To keep its dominant position, says Sheth, GM should consider stripping away the subsidiaries’ authority and instead consolidating them into a few easily recognizable brands, such as a luxury division—perhaps Cadillac, and one or two others.
But long-run success will likely require more comprehensive measures, adds Sheth.

Can GM Survive?
“There are three strategies that GM could pursue,” he says. “The first involves breaking up the company, similar to the way that AT&T was split apart.”
This approach would likely involve separating GMAC from the automobile manufacturing operations. Under the scenario, the car maker would carry all of the pension liabilities, and its different brands might be stripped and sold off.

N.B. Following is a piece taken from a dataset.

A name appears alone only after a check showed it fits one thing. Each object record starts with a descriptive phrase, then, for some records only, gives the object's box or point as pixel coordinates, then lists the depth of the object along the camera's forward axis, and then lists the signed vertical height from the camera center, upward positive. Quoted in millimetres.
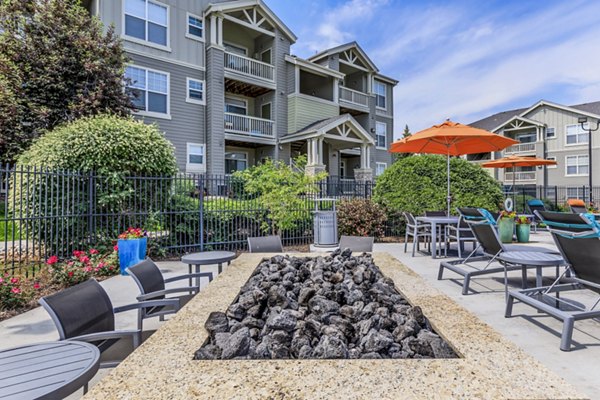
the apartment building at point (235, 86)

Sheth says GM’s breakup value could be as much as three times greater than its current market value.

A second strategy, and the one he thinks GM is most likely to implement, would involve pruning back the company’s position—examining which markets play to its strength, and exiting from the ones that aren’t viable. “The earlier termination of the Oldsmobile line and the recent settlement with Fiat is evidence that GM is considering this option,” notes Sheth. “The drawback is that the car maker is likely to divest itself of unprofitable European operations while retaining domestic ones, which carry the pension and healthcare liabilities.”

Finally, it may use a Chapter 11 filing, or the threat of it, to either dump its multibillion-dollar pension and healthcare obligations on the taxpayer-funded Pension Benefit Guaranty Corp., or to gain givebacks from the unions.

Referring to the latter two options as “low-hanging fruit,” Sheth suggests that GM is likely to initially divest underperforming overseas operations, and then shut down some domestic ones, perhaps Pontiac and Saturn. “The capital from the sale of operations, or from their underlying real estate, would provide funding and buy some time for GM,” he says. “But the longer-term problems would still be there.”